Hi I am doing some work in interacting particle systems.
I have this sum $$ \sum_{k=0}^{\infty} r^{\frac{k}{2}(2m-1-k)} $$ where $m$ is some integer and $r>1$ is real. I don't how to work this sum out.

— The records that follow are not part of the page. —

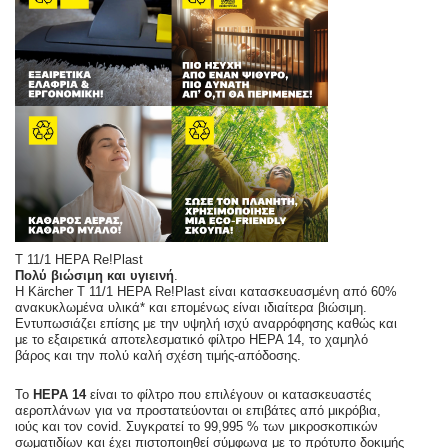
T 11/1 HEPA Re!Plast
Πολύ βιώσιμη και υγιεινή
.
Η Kärcher T 11/1 HEPA Re!Plast είναι κατασκευασμένη από 60%
ανακυκλωμένα υλικά* και επομένως είναι ιδιαίτερα βιώσιμη.
Εντυπωσιάζει επίσης με την υψηλή ισχύ αναρρόφησης καθώς και
με το εξαιρετικά αποτελεσματικό φίλτρο HEPA 14, το χαμηλό
βάρος και την πολύ καλή σχέση τιμής-απόδοσης.
Το
HΕΡΑ 14
είναι το φίλτρο που επιλέγουν οι κατασκευαστές
αεροπλάνων για να προστατεύονται οι επιβάτες από μικρόβια,
ιούς και τον covid. Συγκρατεί το 99,995 % των μικροσκοπικών
σωματιδίων και έχει πιστοποιηθεί σύμφωνα με το πρότυπο δοκιμής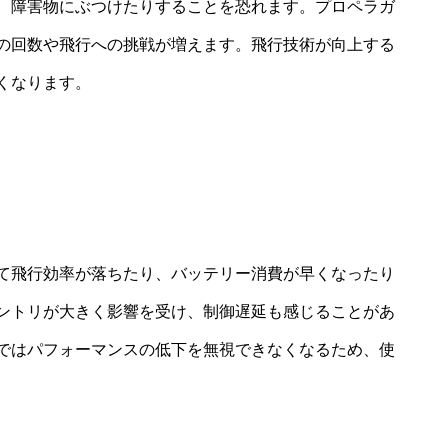
、障害物にぶつけたりすることを恐れます。プロペラガ
の回数や飛行への挑戦が増えます。飛行技術が向上する
くなります。
て飛行効率が落ちたり、バッテリー消費が早くなったり
ントリが大きく影響を受け、制御遅延も感じることがあ
ではパフォーマンスの低下を無視できなくなるため、使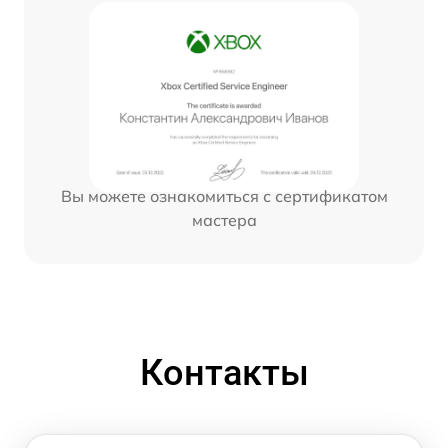
Вы можете ознакомиться с сертификатом
мастера
Контакты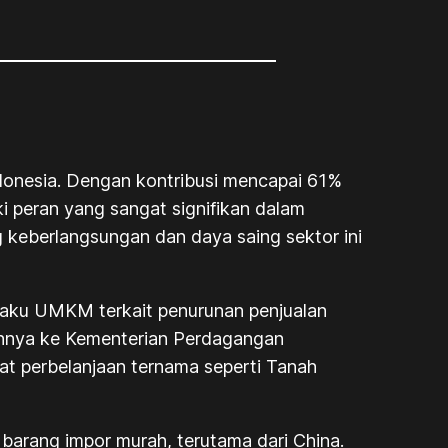
onesia. Dengan kontribusi mencapai 61%
 peran yang sangat signifikan dalam
keberlangsungan dan daya saing sektor ini
elaku UMKM terkait penurunan penjualan
annya ke Kementerian Perdagangan
at perbelanjaan ternama seperti Tanah
barang impor murah, terutama dari China.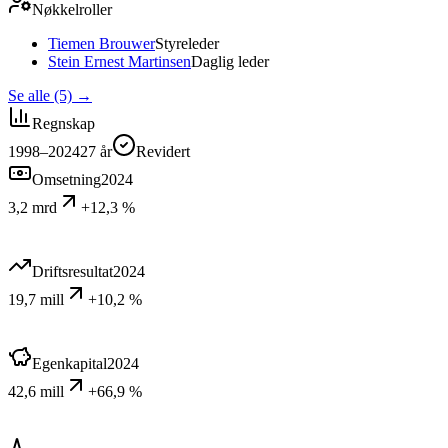
Nøkkelroller
Tiemen Brouwer
Styreleder
Stein Ernest Martinsen
Daglig leder
Se alle (5)
→
Regnskap
1998–2024
27
år
Revidert
Omsetning
2024
3,2 mrd
+12,3 %
Driftsresultat
2024
19,7 mill
+10,2 %
Egenkapital
2024
42,6 mill
+66,9 %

If anyone knows what $$ \frac{1}{(-r^{m},\frac{1}{r})_{\infty}}\sum_{k=0}^{\infty} (r^{m-1})^{k}(\frac{1}{r})^{\frac{(k-1)k}{2}} $$
is where $\frac{1}{(-r^{m},\frac{1}{r})_{\infty}}$ is the q pochhammer symbol. This would be equivalently useful to solving the 1st series. Im thinking something from this document could help https://faculty.math.illinois.edu/~berndt/articles/q.pdf
Estimation of the $S=\sum\limits_{k=0}^{\infty} r^{\frac{k}{2}(2m-1-k)}$
(1) $S=r^{\frac{t^2}{2}}\sum\limits_{k=0}^{\infty} e^{-\frac{1}{2}(k-t)^2 lnr}$ where $t=\frac{2m-1}{2}$
Using that $f(x)=r^{\frac{t^2}{2}} e^{-\frac{1}{2}(x-t)^2 ln{r}} $ not increasing function on $[0,\infty)$ the following estimation is valid:
(2) $\int\limits_0^n f(x) dx +f(n)-f(0)\le r^{\frac{t^2}{2}}\sum\limits_{k=0}^{\infty} e^{-\frac{1}{2}(k-t)^2 lnr}\le \int\limits_0^n f(x) dx$
$f(n)= r^{\frac{t^2}{2}}e^{-\frac{1}{2}(n-t)^2 ln{r}}=e^{-\frac{1}{2}\big((n-t)^2-t^2\big) ln {r} }$ and $f(0)= r^{\frac{t^2}{2}}e^{-\frac{1}{2}t^2 lnr}=1$
if $n\rightarrow\infty$ then $f(n)\rightarrow 0 $
We get that:
(3) $\int\limits_0^\infty f(x) dx -1\le r^{\frac{t^2}{2}}\sum\limits_{k=0}^{\infty} e^{-\frac{1}{2}(k-t)^2 lnr}\le \int\limits_0^\infty f(x) dx$
(4) Dealing with $I=\int\limits_0^\infty f(x) dx=r^{\frac{t^2}{2}}\int\limits_0^\infty e^{-\frac{1}{2}(x-t)^2 lnr}dx$
Applying the $y=\frac{\sqrt{\ln{r}}}{\sqrt{2}}(x-t)$ substitution:
$I=r^{\frac{t^2}{2}}\big({\frac{2}{ln{r}}}\big)^{\frac{1}{2}}\int\limits_{-\frac{t\sqrt{ln{r}}}{\sqrt{2}}}^\infty e^{-y^2}dy=r^{\frac{t^2}{2}}\big({\frac{\pi}{2ln{r}}}\big)^{\frac{1}{2}}\big(erf(\infty)-erf(-\frac{t \sqrt{ln{r}}}{\sqrt{2}})\big)$
As $erf(\infty)=1$ and $erf(-\frac{t \sqrt{ln{r}}}{\sqrt{2}}\big)=-erf(\frac{t \sqrt{ln{r}}}{\sqrt{2}}\big)$
$I=r^{\frac{t^2}{2}}\sqrt{\frac{\pi}{2ln{r}}}\big(1+erf(t\sqrt{\frac{ln{r}}{2}}\big)$
If $t\sqrt{\frac{ln{r}}{2}}\gt\gt 1$ then $erf(t\sqrt{\frac{ln{r}}{2}})\rightarrow 1$ and $I\rightarrow 2r^{\frac{t^2}{2}}\sqrt{\frac{\pi}{2ln{r}}}$
Finally go back to (3)
$I-1\le S \le I$
If $I\gt\gt 1$ then $S\approx I$